TRY IT »
Give the data again in full, without pictures.

PROVIDED DATA »

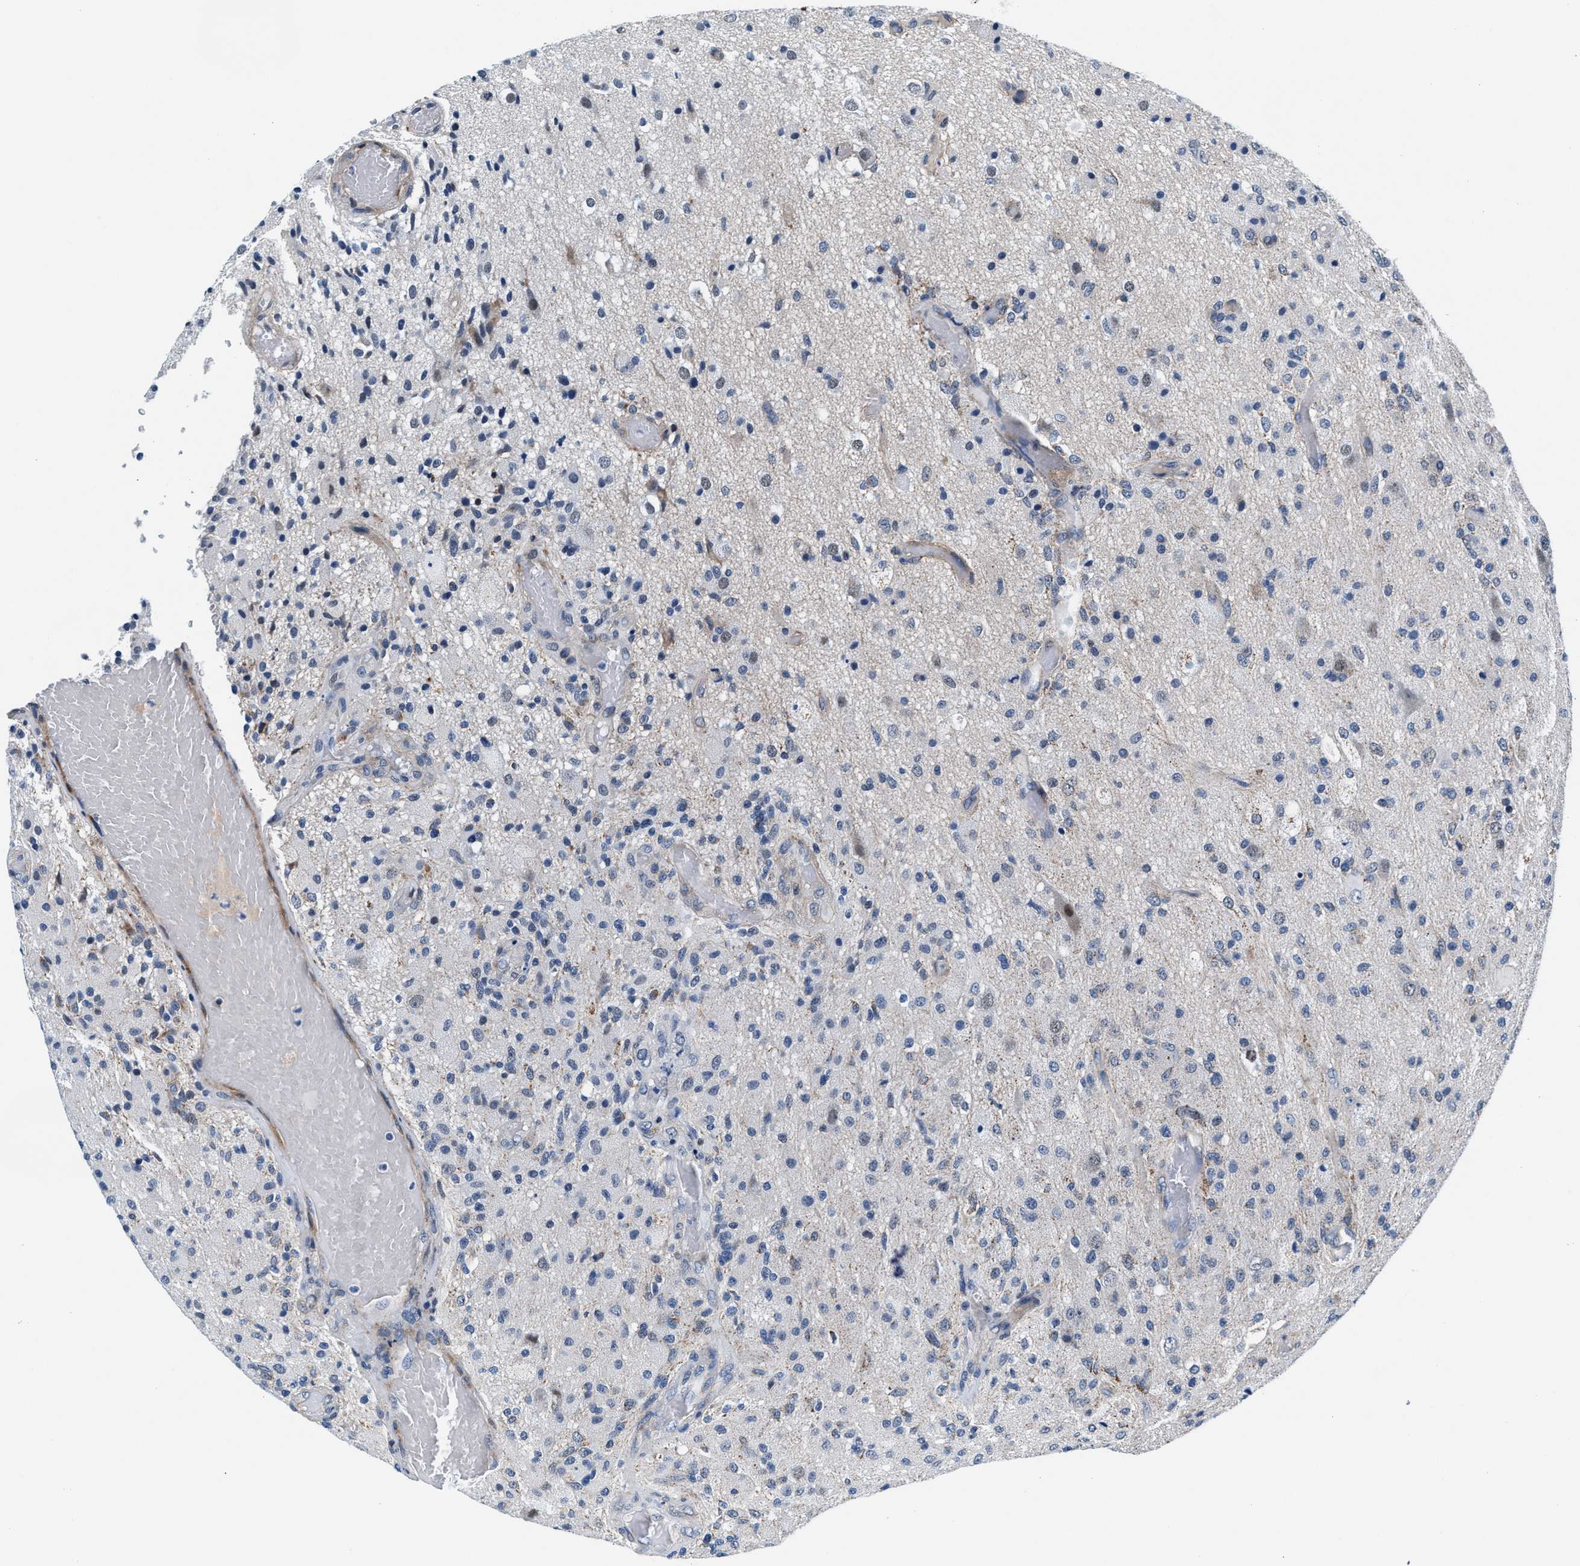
{"staining": {"intensity": "weak", "quantity": "<25%", "location": "cytoplasmic/membranous"}, "tissue": "glioma", "cell_type": "Tumor cells", "image_type": "cancer", "snomed": [{"axis": "morphology", "description": "Normal tissue, NOS"}, {"axis": "morphology", "description": "Glioma, malignant, High grade"}, {"axis": "topography", "description": "Cerebral cortex"}], "caption": "Immunohistochemistry (IHC) micrograph of malignant glioma (high-grade) stained for a protein (brown), which reveals no positivity in tumor cells. (Immunohistochemistry, brightfield microscopy, high magnification).", "gene": "NKTR", "patient": {"sex": "male", "age": 77}}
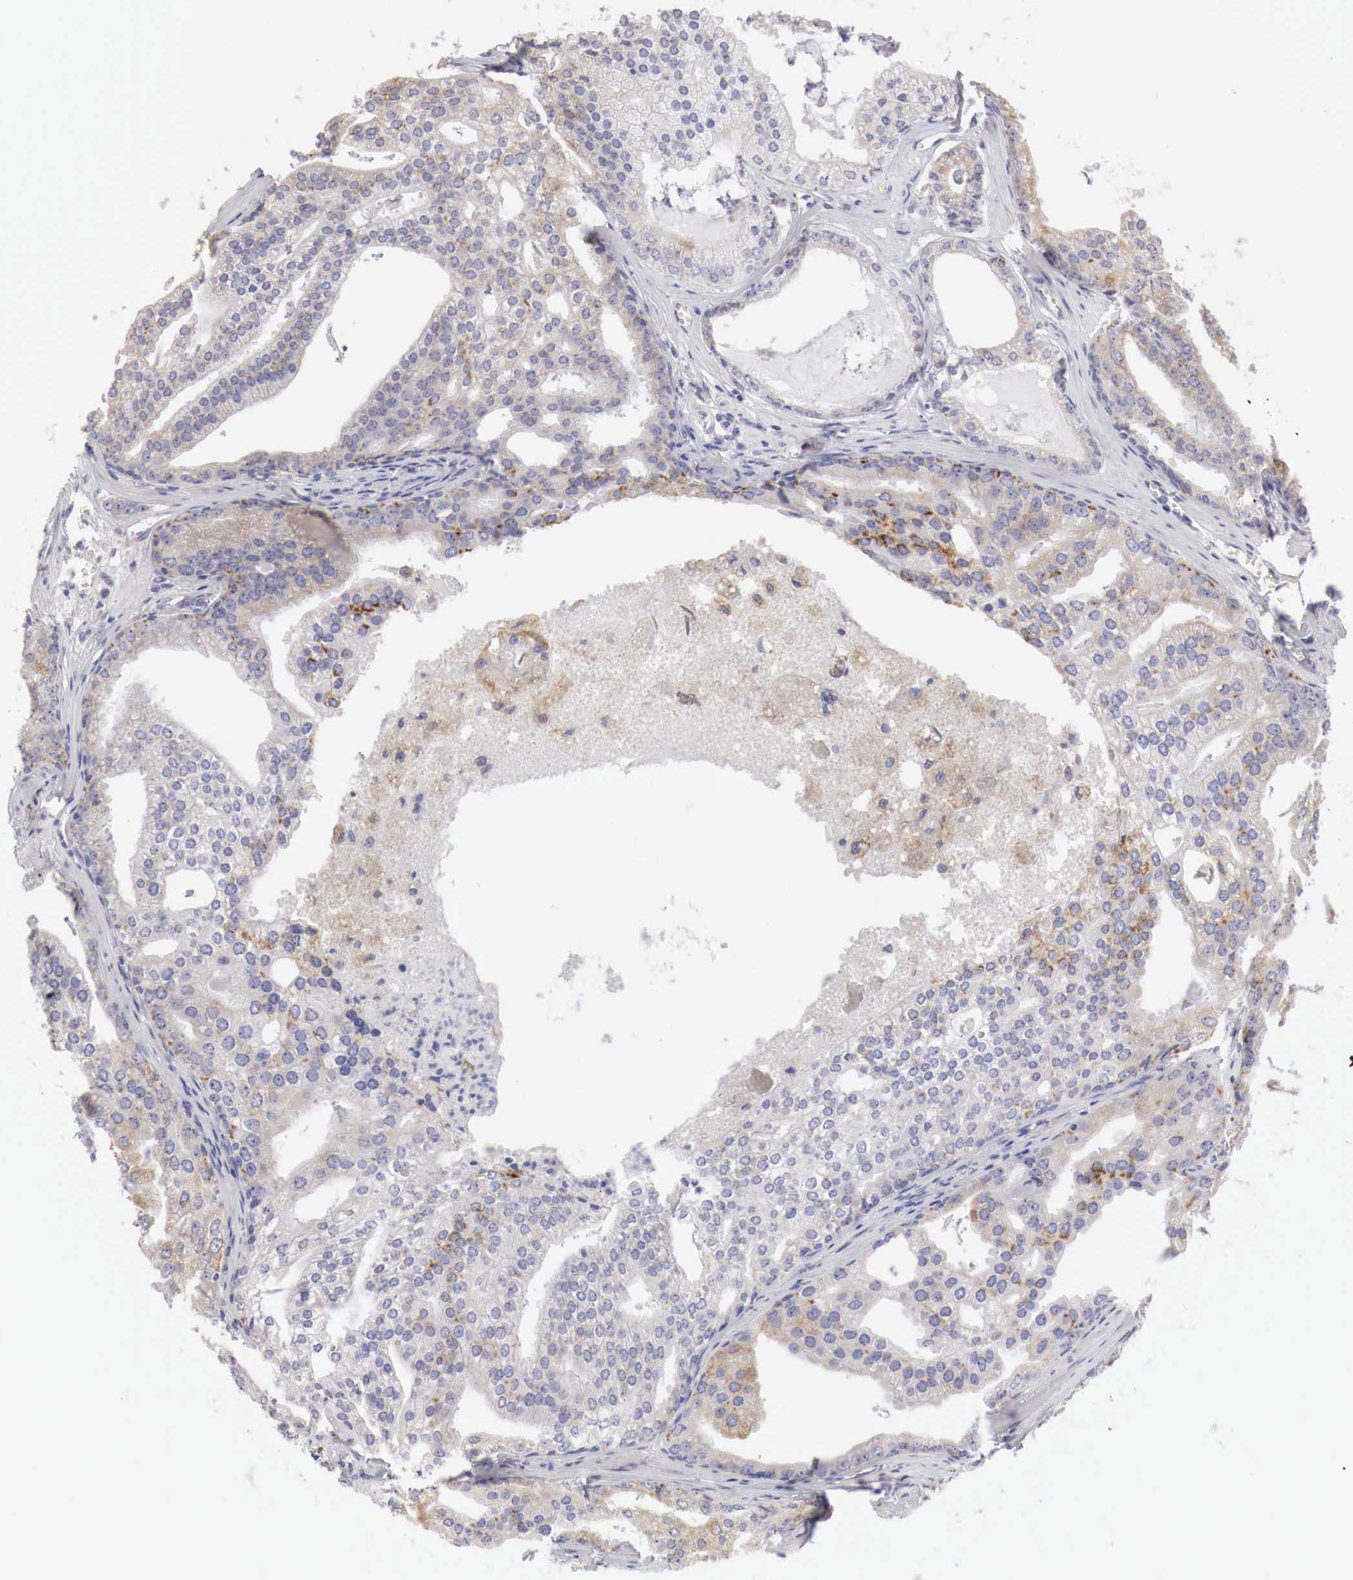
{"staining": {"intensity": "weak", "quantity": "25%-75%", "location": "cytoplasmic/membranous"}, "tissue": "prostate cancer", "cell_type": "Tumor cells", "image_type": "cancer", "snomed": [{"axis": "morphology", "description": "Adenocarcinoma, High grade"}, {"axis": "topography", "description": "Prostate"}], "caption": "This micrograph shows prostate cancer stained with immunohistochemistry (IHC) to label a protein in brown. The cytoplasmic/membranous of tumor cells show weak positivity for the protein. Nuclei are counter-stained blue.", "gene": "NSDHL", "patient": {"sex": "male", "age": 56}}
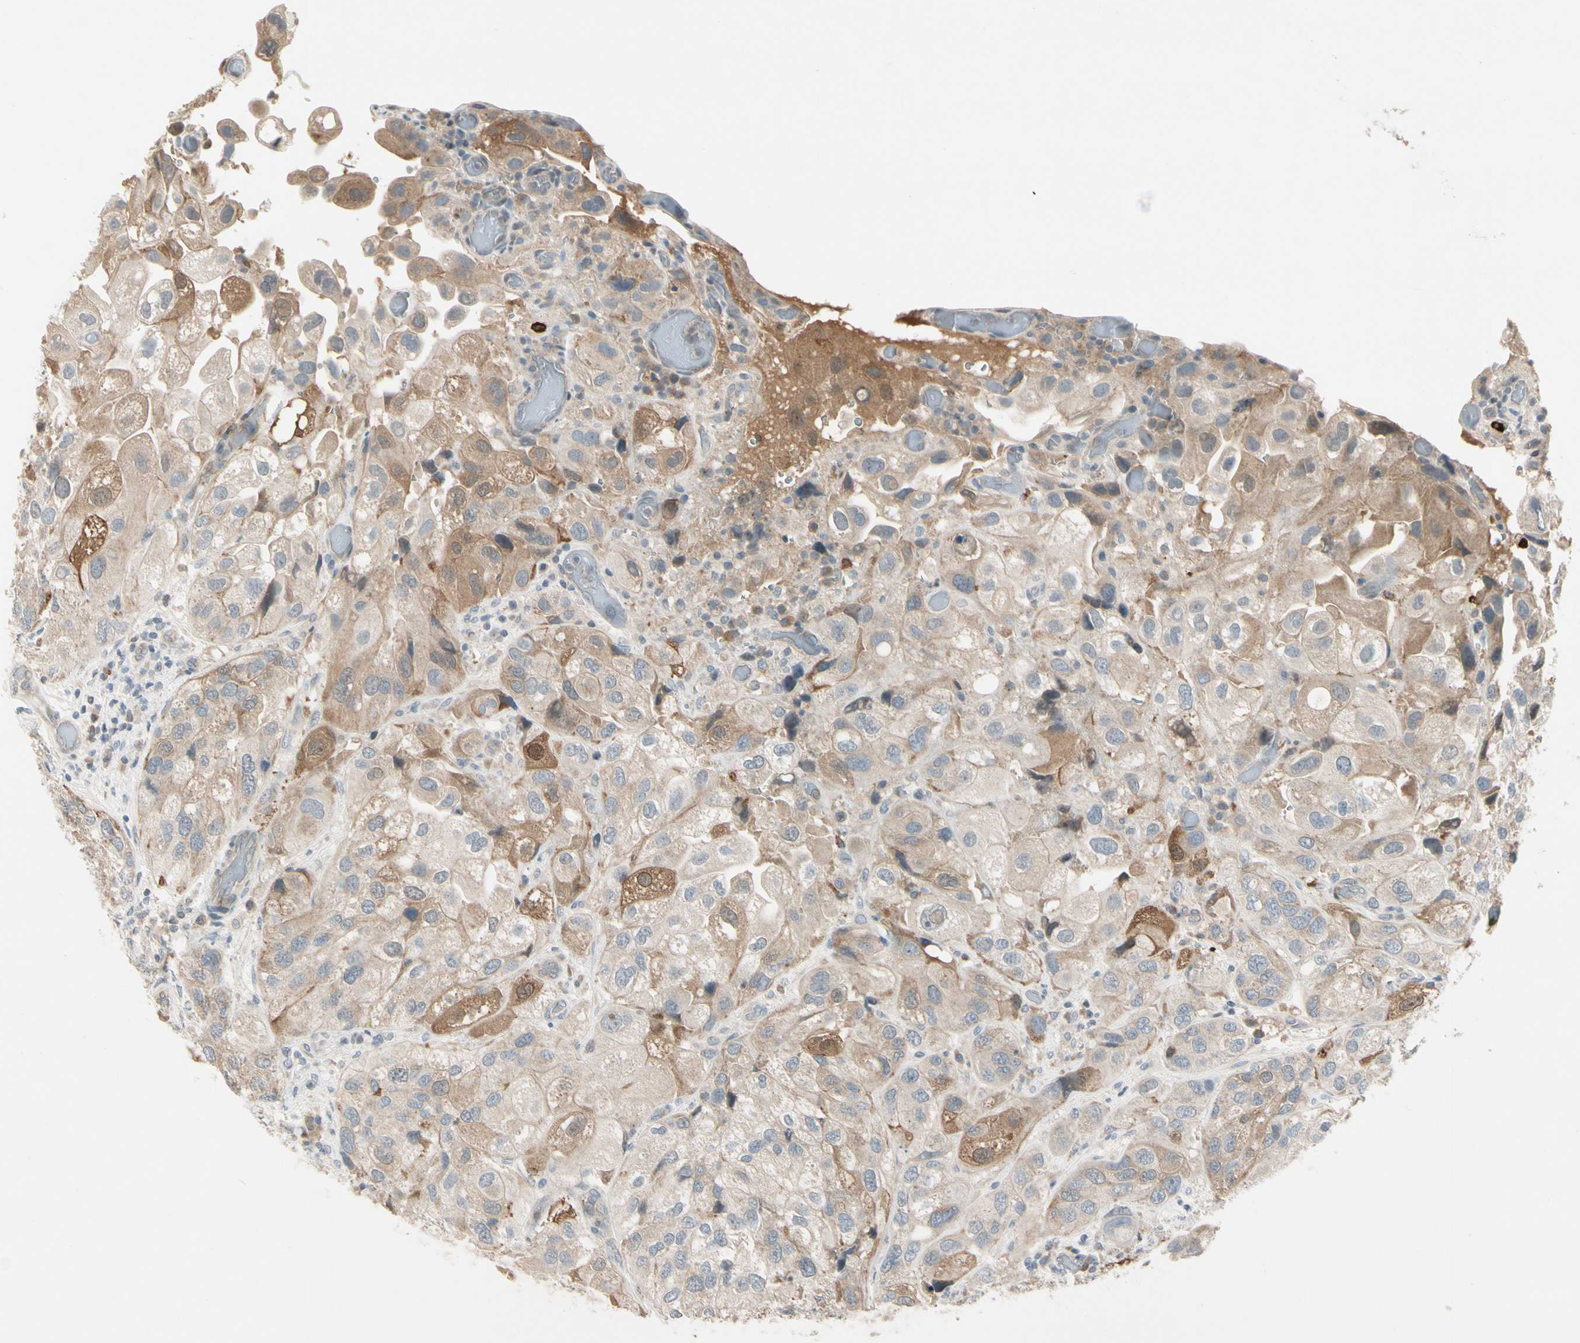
{"staining": {"intensity": "weak", "quantity": ">75%", "location": "cytoplasmic/membranous"}, "tissue": "urothelial cancer", "cell_type": "Tumor cells", "image_type": "cancer", "snomed": [{"axis": "morphology", "description": "Urothelial carcinoma, High grade"}, {"axis": "topography", "description": "Urinary bladder"}], "caption": "Tumor cells demonstrate low levels of weak cytoplasmic/membranous positivity in about >75% of cells in urothelial cancer.", "gene": "ICAM5", "patient": {"sex": "female", "age": 64}}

WRITTEN ANSWER »
{"staining": {"intensity": "weak", "quantity": "<25%", "location": "cytoplasmic/membranous"}, "tissue": "glioma", "cell_type": "Tumor cells", "image_type": "cancer", "snomed": [{"axis": "morphology", "description": "Normal tissue, NOS"}, {"axis": "morphology", "description": "Glioma, malignant, High grade"}, {"axis": "topography", "description": "Cerebral cortex"}], "caption": "Immunohistochemistry (IHC) micrograph of malignant glioma (high-grade) stained for a protein (brown), which reveals no positivity in tumor cells. (Immunohistochemistry, brightfield microscopy, high magnification).", "gene": "NKTR", "patient": {"sex": "male", "age": 77}}
{"staining": {"intensity": "weak", "quantity": "25%-75%", "location": "cytoplasmic/membranous"}, "tissue": "prostate cancer", "cell_type": "Tumor cells", "image_type": "cancer", "snomed": [{"axis": "morphology", "description": "Adenocarcinoma, High grade"}, {"axis": "topography", "description": "Prostate"}], "caption": "This micrograph shows prostate cancer stained with immunohistochemistry (IHC) to label a protein in brown. The cytoplasmic/membranous of tumor cells show weak positivity for the protein. Nuclei are counter-stained blue.", "gene": "NSDHL", "patient": {"sex": "male", "age": 56}}
{"staining": {"intensity": "weak", "quantity": ">75%", "location": "cytoplasmic/membranous"}, "tissue": "urothelial cancer", "cell_type": "Tumor cells", "image_type": "cancer", "snomed": [{"axis": "morphology", "description": "Urothelial carcinoma, High grade"}, {"axis": "topography", "description": "Urinary bladder"}], "caption": "Tumor cells demonstrate low levels of weak cytoplasmic/membranous positivity in about >75% of cells in urothelial cancer.", "gene": "ICAM5", "patient": {"sex": "female", "age": 64}}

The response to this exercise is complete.